Without ignoring the plight of people in turmoil or who are struggling, for the vast majority of us, I believe it is important to be mindful of what a relatively wonderful, peaceful, affluent, and stable (if not sustainable) age we life in. I’ve produced about 140 TV shows in the last 20 years. Shooting each show is a six-day scramble that ends with great relief when we’re finally done. For the first forty or so, I signed off with “I’m Rick Steves. Until next time, happy travels.” For the last hundred episodes, I’ve finished the show saying, “I’m Rick Steves. Until next time, keep on travelin’.” This summer, on a gondola, surrounded by the watery majesty of Venice, I was moved to change it up a bit. Script covered and show in the can, I looked at the camera and said, “I’m Rick Steves. Life is good. Be thankful. Ciao.”

A Carnivore in Tuscany and a Blacksmith in Hell

Since Rome I’ve had a busy week, visiting a series of stony cities — each historic and, it seems, made entirely of stone. Most have Etruscan foundations, plenty of ancient Roman stones still standing, and a thousand years of pride and paranoia stacked and weathered in whatever is quarried nearby. Orvieto, Civita de Bagnoregio, Assisi, Cortona, Montepulciano, Montalcino, and now Volterra – most of them touristy, but late at night, they’re all the domain of mostly locals — polishing their stones with convivial promenades.

I sat under rustic, noble, Volterra stones tonight — bats bursting through the floodlights, ghostly towers held together with rusted iron corsets, a stony bench cold on my butt at the base of palaces that made commoners feel small six centuries ago.
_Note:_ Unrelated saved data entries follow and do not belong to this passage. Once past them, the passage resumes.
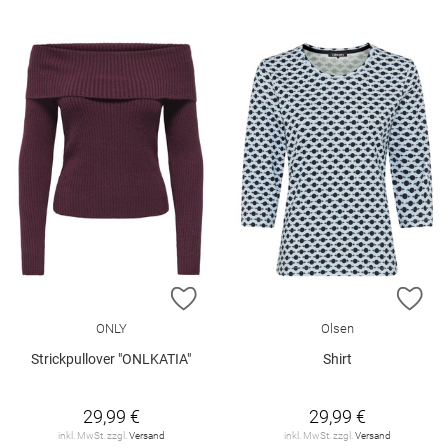
ZUR WUNSCHLISTE HINZUFÜGEN
ZU
ONLY
Olsen
Strickpullover "ONLKATIA"
Shirt
29,99 €
29,99 €
inkl. MwSt. zzgl.
Versand
inkl. MwSt. zzgl.
Versand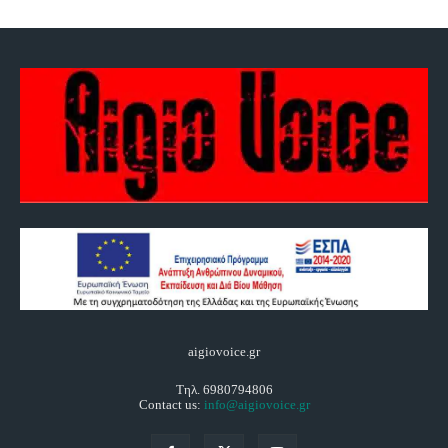
aigiovoice.gr
Τηλ. 6980794806
Contact us:
info@aigiovoice.gr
These stones have soul. The countless peasant backs they bent so many centuries ago gave to future generations the architectural equivalent of fine wines, something to be savored and pondered in solitary moments like the one I just enjoyed.

 

Giulio brings a slab of steak to the customer for an okay to cook it up.
Enlarge photo

I’m in Tuscany, so proud of its beef — last night I sunk my teeth into a carnivore’s dream come true. In a stony cellar, under one long, tough vault, I joined a local crowd. The scene was powered by an open fire in the far back of the vault. Flickering in front of the flames was a gurney, upon which lay a hunk of beef the size of a small human corpse. Like a blacksmith in hell, Giulio — a lanky man in a T-shirt — hacked at the beef with a cleaver, lopping off a steak every few minutes.
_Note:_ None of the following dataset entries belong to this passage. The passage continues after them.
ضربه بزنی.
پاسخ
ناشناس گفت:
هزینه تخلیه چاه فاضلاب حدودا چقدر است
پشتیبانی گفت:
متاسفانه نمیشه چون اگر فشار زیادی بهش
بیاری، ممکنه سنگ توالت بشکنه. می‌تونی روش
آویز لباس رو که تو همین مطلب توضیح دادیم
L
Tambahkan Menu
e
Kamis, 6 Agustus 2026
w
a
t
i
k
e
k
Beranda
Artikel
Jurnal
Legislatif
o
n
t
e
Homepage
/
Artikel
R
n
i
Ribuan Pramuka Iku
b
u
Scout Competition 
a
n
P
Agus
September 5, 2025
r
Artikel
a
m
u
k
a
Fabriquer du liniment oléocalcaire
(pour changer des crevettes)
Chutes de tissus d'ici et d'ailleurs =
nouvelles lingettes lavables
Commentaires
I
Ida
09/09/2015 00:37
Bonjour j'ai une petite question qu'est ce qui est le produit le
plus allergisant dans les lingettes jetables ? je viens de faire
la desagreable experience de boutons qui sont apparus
In a kind of mouth-watering tango, he pranced past the boisterous tables of eaters, holding above the commotion, like a tray of drinks, the raw slab of beef on butcher’s paper. Giulio presented the slabs to each table of diners, telling them the weight and price (€3 per hundred grams, one kilo — the minimum is about $40) and getting their OK to cook it. He’d then dance back to the inferno and cook the slab: seven minutes on one side, seven on the other. There’s no asking how you’d like it done; thisis the way it is done. And about 15 minutes later, you got steak.

When the meal’s done, Giulio pulls the pencil out of his ponytail and scribbles your bill on the paper table cloth. The beef goes with the hearty red wine here in Tuscany. “It’s tradition here to serve only one glass for water and wine,” Giulio explained, as if to keep the humble tradition of old-time trattorias alive. The single glass was the only downside. It was a fine dinner — and will make a vivid memory (and great addition to my Italy guidebook).

La vita è bella…life is good in Italy. And the good life seems, like the cuisine, simple. Locals are really into the “marriage” of correct foods. An older wine needs a stronger cheese. Only a tourist would pull the fat off the prosciutto.

To me, the cuisine is a symphony — it’s like music. The ingredients are the instruments. The quality is important…but even good instruments can be out of tune. The marriage of the ingredients is what provides the tonality. I’m not sophisticated enough to explain what’s good or bad. But when things are in tune, you taste it.